**Selected passage:**

Clipping problems on largish landscape model?

I’m a Sketchup laymen at best and am trying to build a somewhat large model of a walled city on a mountainside. Recently my models started clipping severely when I try to zoom in. The faces disappear as the camera moves towards an object, then suddenly the view is inside the object, past the face I’m trying to see. I’ve watched the videos and read the entries; looking for unnecessary geometry, changing the field of view, model too far from origin, model too small, etc. The only thing I can figure is maybe the model is too large, but I’ve resized it down and the clipping remains. I’ve tried selecting all and copy+pasting it to a new file, but the clipping stays. I was wondering if anyone has any novel ideas?

The common reasons for clipping are the model being positioned at a great distance from the origin or at least the part of the model you’re zooming into, some little bit of stray geometry set at a great distance from the origin, or the Camera being set to Parallel Projection. Do you have any of those situations?

What happens if you hit Zoom Extents?

From what you describe, I infer that you are using perspective not parallel projection. In that case, SketchUp zooms by moving the camera closer to the model. At some point the image plane of the camera comes to be inside the model, producing the clipping you are seeing. Just like a real camera, it can’t image things that are behind the camera. In many situations this is actually desired behavior, for example, to move inside a room.

**Your assignment:** Update the SketchUp clipping discussion: write out the part starting with "From what you" and going on through "inside a room.", with "image plane" changed to "near clipping plane".

**Dataset entries:**
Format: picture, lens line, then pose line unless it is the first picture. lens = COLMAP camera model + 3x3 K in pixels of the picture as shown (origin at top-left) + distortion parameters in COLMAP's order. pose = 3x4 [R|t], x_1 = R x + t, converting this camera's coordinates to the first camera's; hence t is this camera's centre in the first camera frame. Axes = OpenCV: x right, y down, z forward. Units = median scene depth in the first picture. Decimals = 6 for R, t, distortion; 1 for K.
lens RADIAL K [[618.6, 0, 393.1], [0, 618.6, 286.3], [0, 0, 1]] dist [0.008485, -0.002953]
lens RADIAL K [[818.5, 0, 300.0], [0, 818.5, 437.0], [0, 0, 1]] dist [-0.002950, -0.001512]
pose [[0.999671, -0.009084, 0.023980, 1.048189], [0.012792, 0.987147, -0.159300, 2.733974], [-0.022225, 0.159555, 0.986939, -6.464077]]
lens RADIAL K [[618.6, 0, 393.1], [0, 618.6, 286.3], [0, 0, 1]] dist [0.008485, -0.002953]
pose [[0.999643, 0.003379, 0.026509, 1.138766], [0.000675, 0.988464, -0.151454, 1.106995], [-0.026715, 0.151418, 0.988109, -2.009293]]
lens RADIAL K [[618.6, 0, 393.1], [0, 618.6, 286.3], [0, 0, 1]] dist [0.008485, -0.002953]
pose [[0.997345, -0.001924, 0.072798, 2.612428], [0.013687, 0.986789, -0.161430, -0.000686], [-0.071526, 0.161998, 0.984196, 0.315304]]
--
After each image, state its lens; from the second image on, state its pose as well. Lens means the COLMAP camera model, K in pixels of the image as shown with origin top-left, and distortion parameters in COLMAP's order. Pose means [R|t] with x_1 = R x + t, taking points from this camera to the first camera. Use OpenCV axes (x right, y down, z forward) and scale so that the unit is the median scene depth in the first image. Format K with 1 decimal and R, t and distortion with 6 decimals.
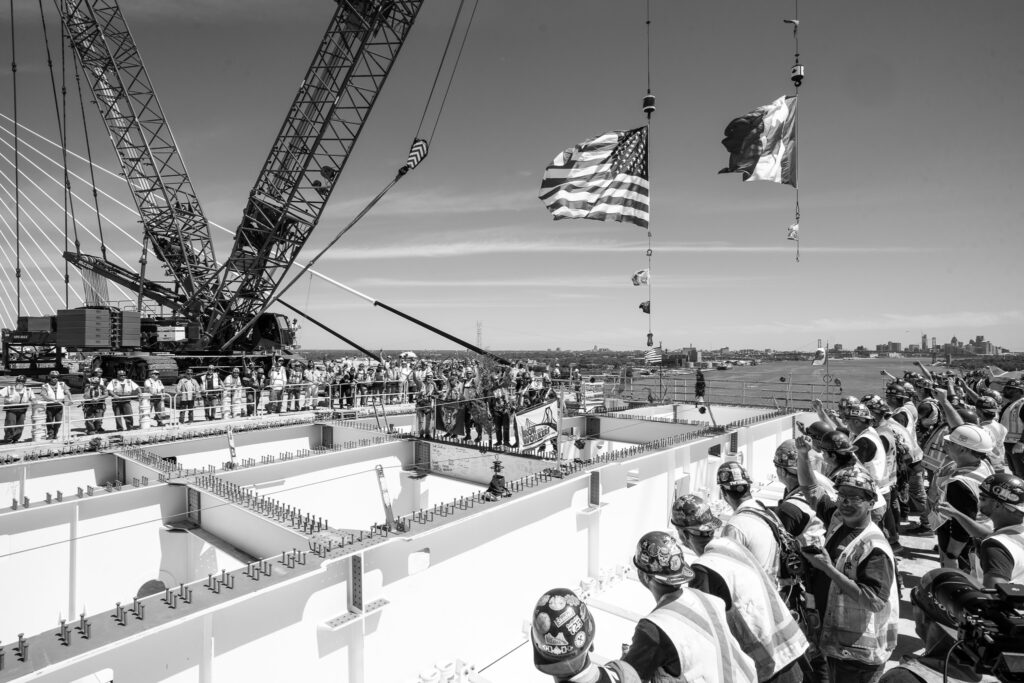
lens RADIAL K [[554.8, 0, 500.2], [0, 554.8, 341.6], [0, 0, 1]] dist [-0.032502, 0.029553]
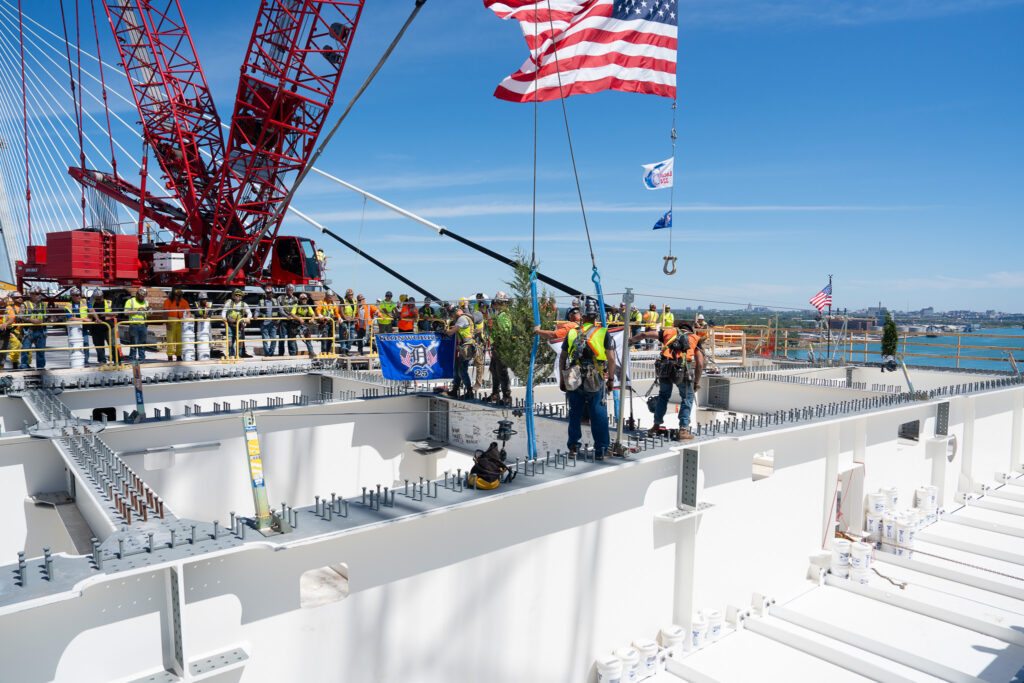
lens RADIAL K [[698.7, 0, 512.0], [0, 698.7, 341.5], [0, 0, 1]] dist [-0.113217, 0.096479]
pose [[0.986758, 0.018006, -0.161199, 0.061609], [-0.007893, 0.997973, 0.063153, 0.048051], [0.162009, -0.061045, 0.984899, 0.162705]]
--
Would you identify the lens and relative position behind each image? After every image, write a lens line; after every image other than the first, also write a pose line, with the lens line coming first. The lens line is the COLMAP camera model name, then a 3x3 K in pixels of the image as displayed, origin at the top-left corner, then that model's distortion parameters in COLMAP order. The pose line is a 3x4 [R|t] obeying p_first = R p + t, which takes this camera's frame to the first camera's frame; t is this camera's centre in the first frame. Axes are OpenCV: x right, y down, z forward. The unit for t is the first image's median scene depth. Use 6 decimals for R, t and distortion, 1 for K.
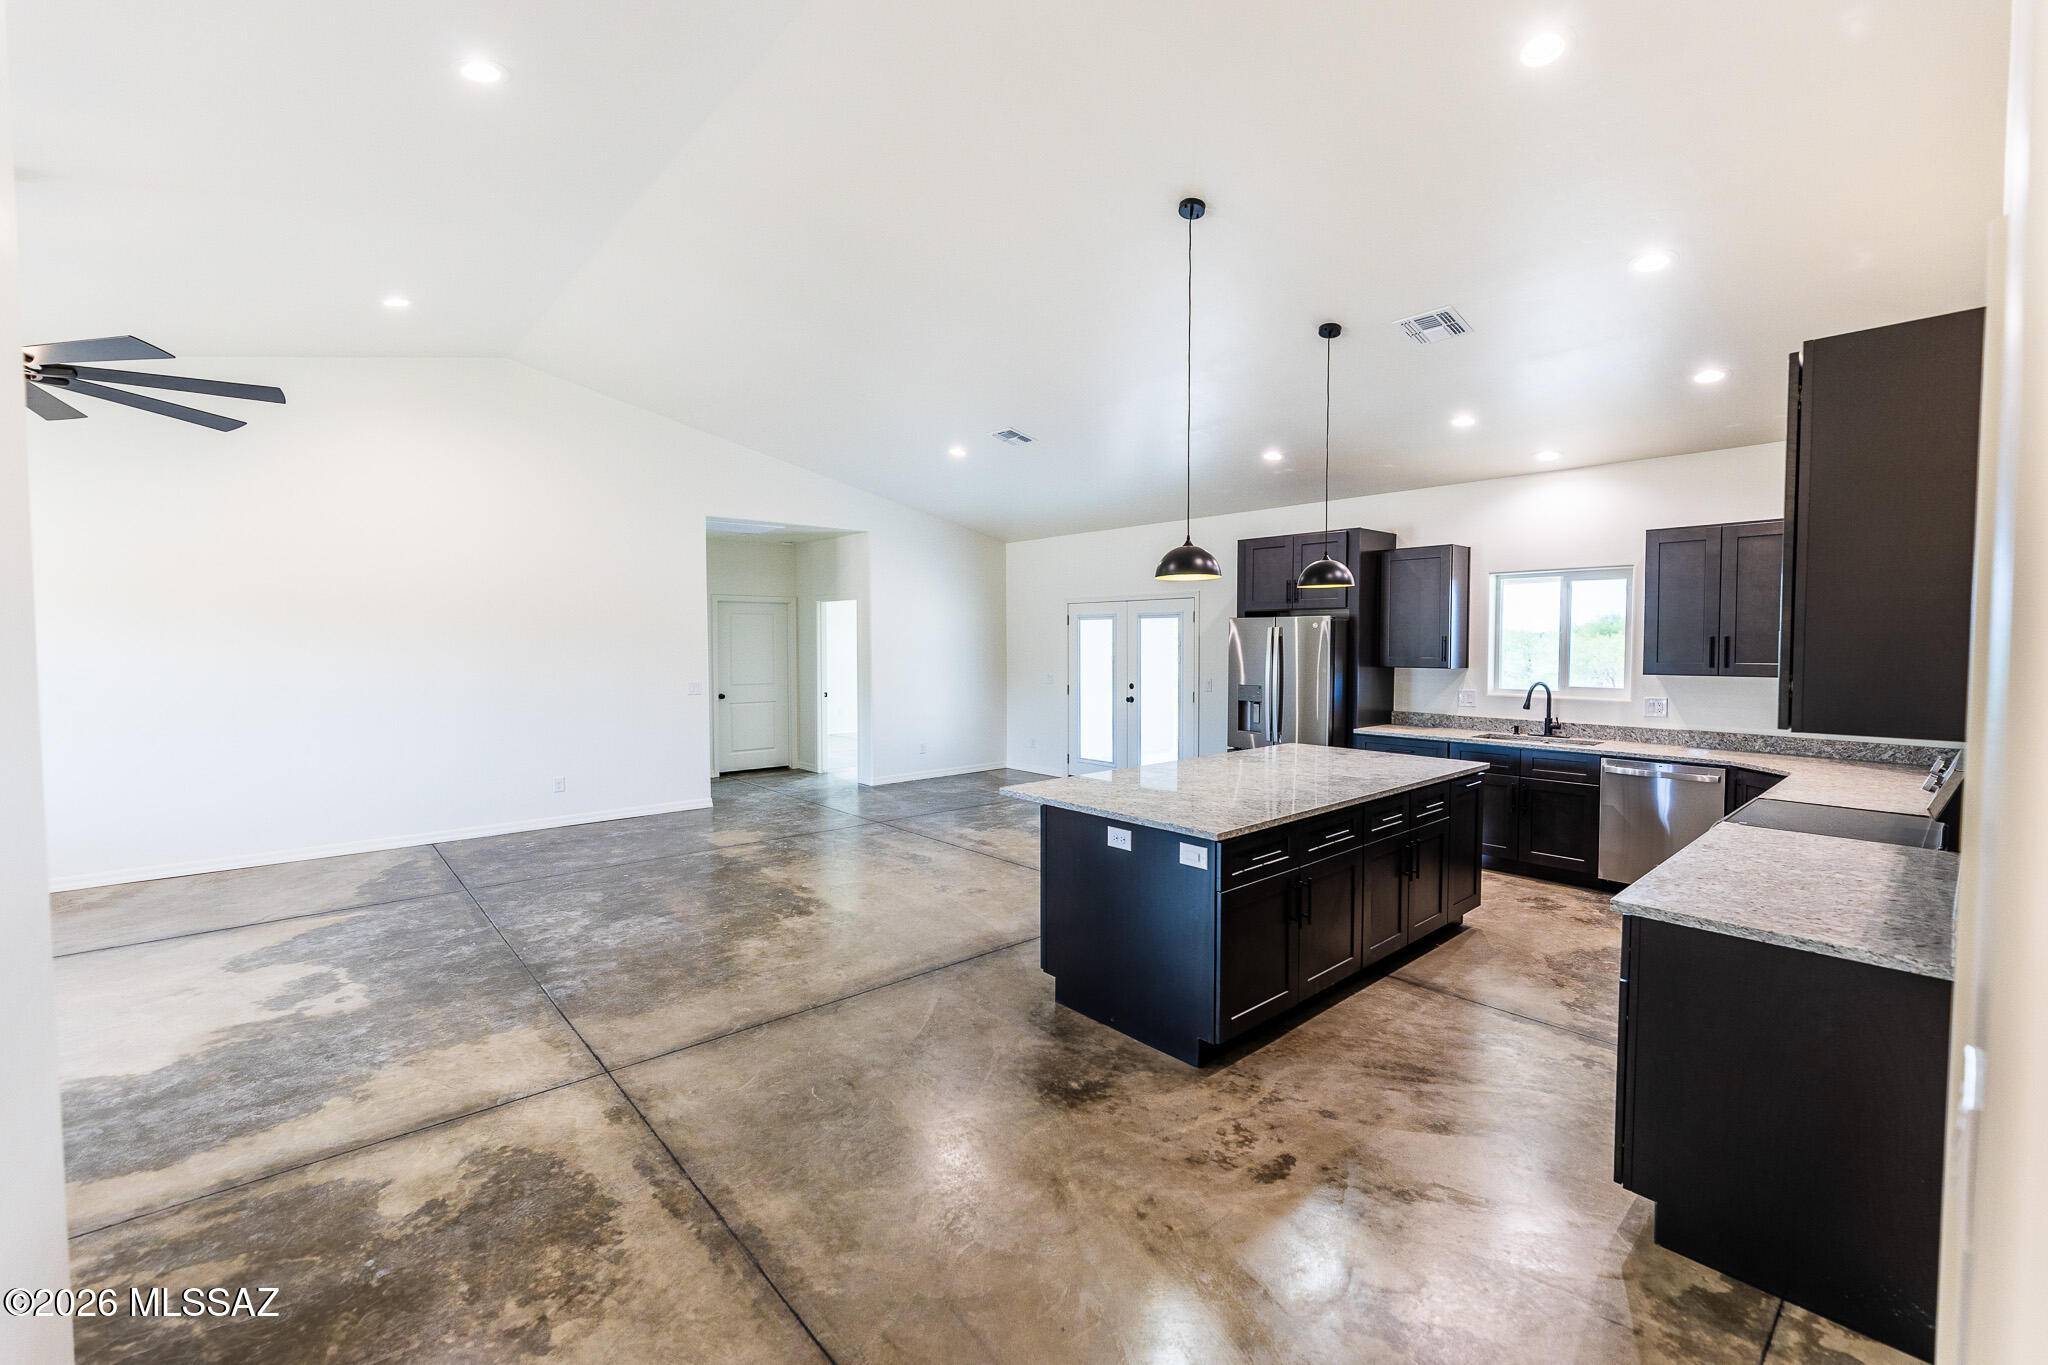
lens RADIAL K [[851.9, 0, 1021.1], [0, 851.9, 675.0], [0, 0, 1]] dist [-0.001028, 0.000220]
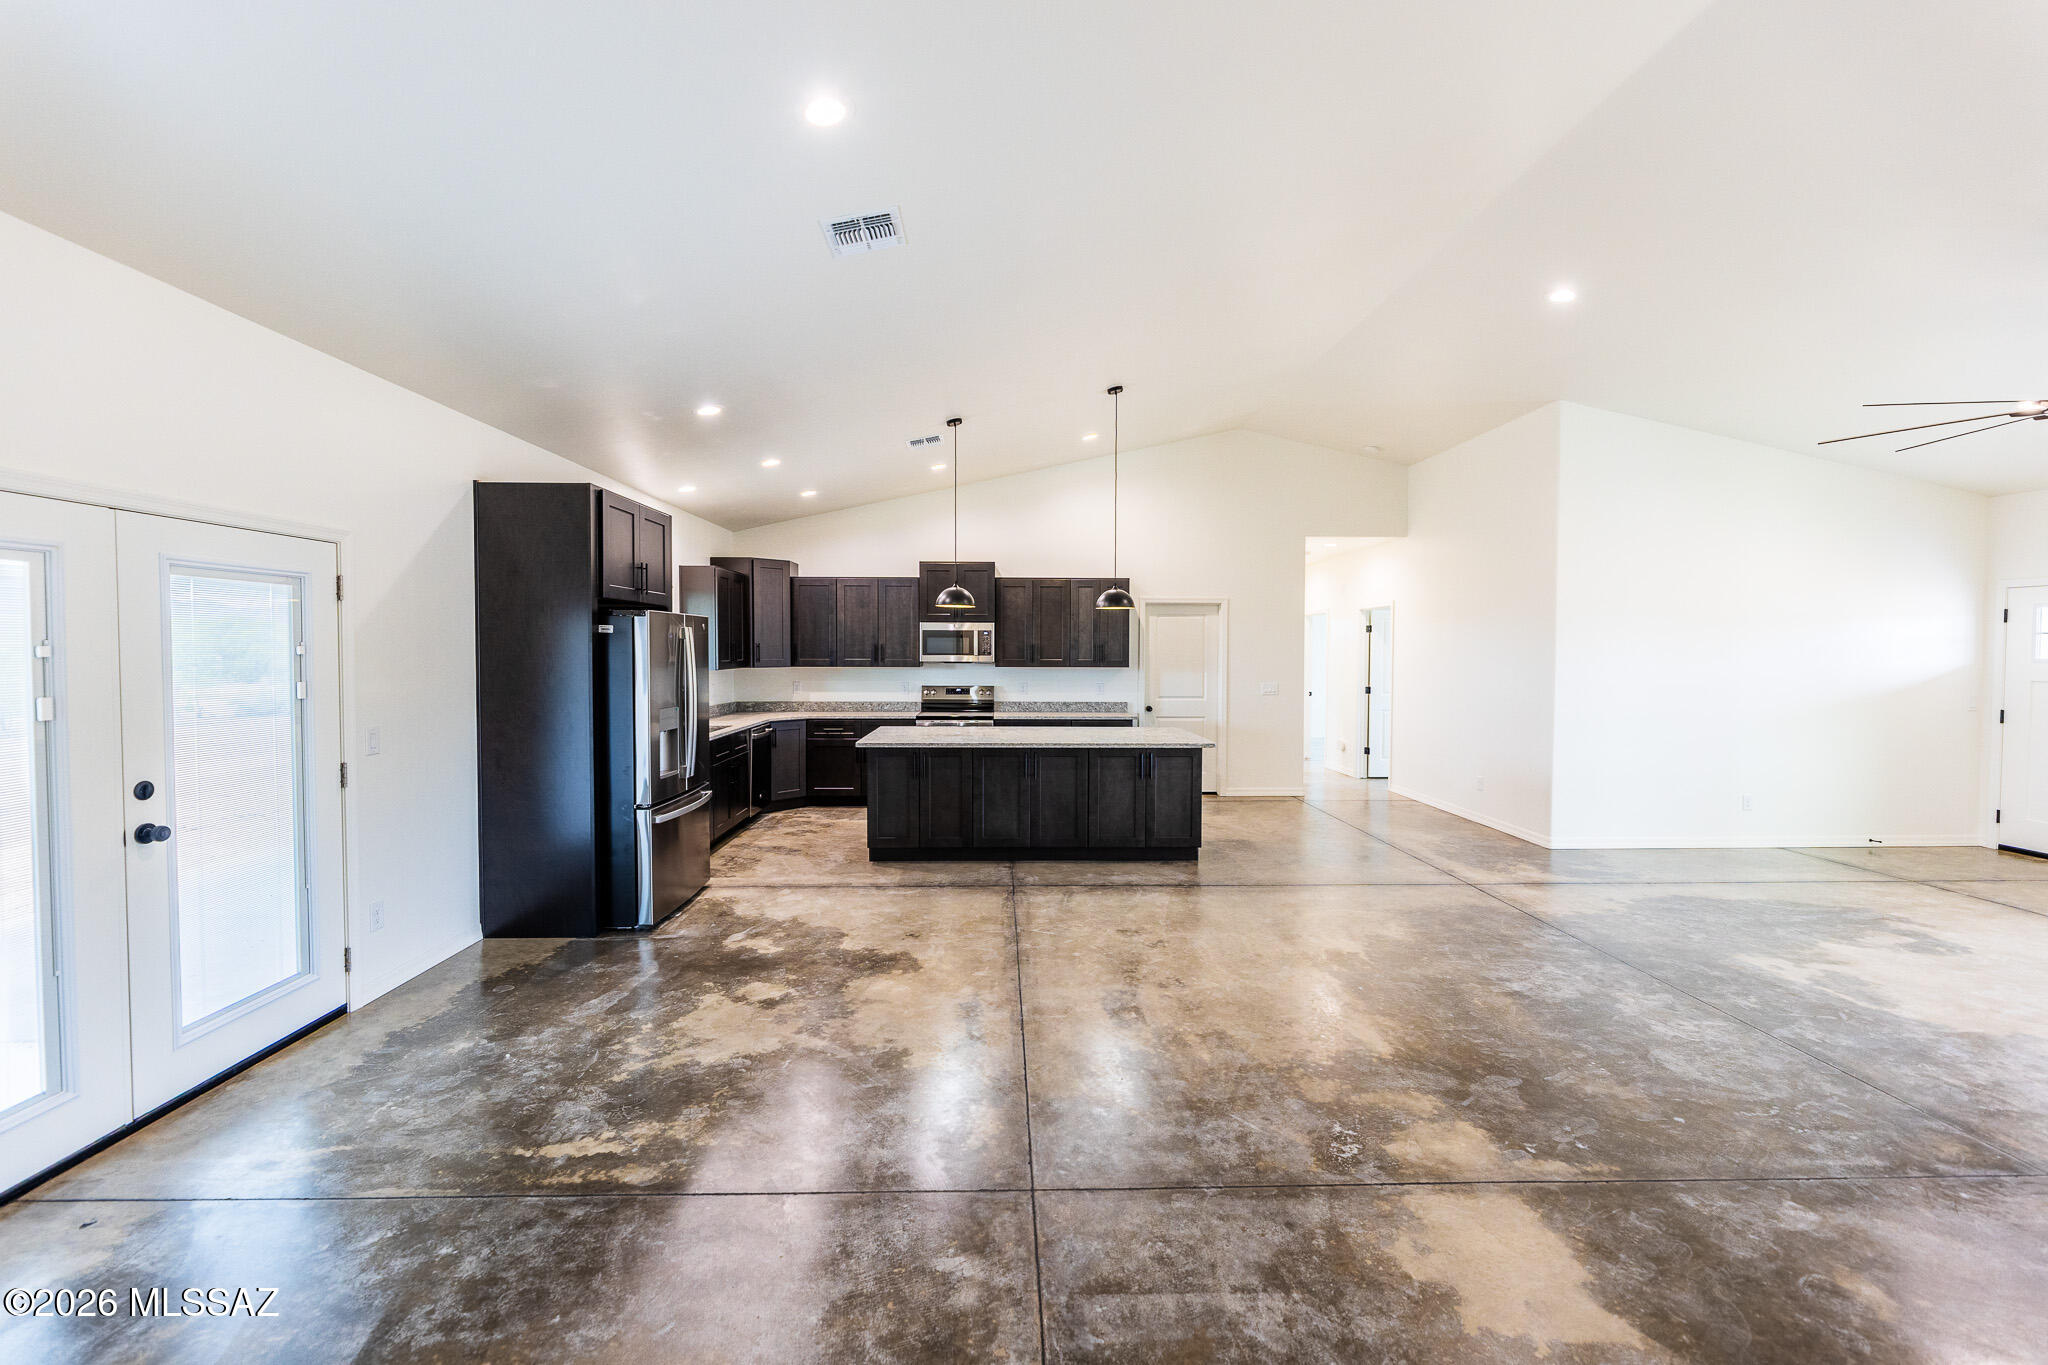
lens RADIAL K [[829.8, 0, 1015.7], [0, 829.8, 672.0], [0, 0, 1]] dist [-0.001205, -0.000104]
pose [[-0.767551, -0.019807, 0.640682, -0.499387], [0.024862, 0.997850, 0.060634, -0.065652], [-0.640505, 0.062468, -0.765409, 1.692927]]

**Problem solution:**
From what you describe, I infer that you are using perspective not parallel projection. In that case, SketchUp zooms by moving the camera closer to the model. At some point the near clipping plane of the camera comes to be inside the model, producing the clipping you are seeing. Just like a real camera, it can’t image things that are behind the camera. In many situations this is actually desired behavior, for example, to move inside a room.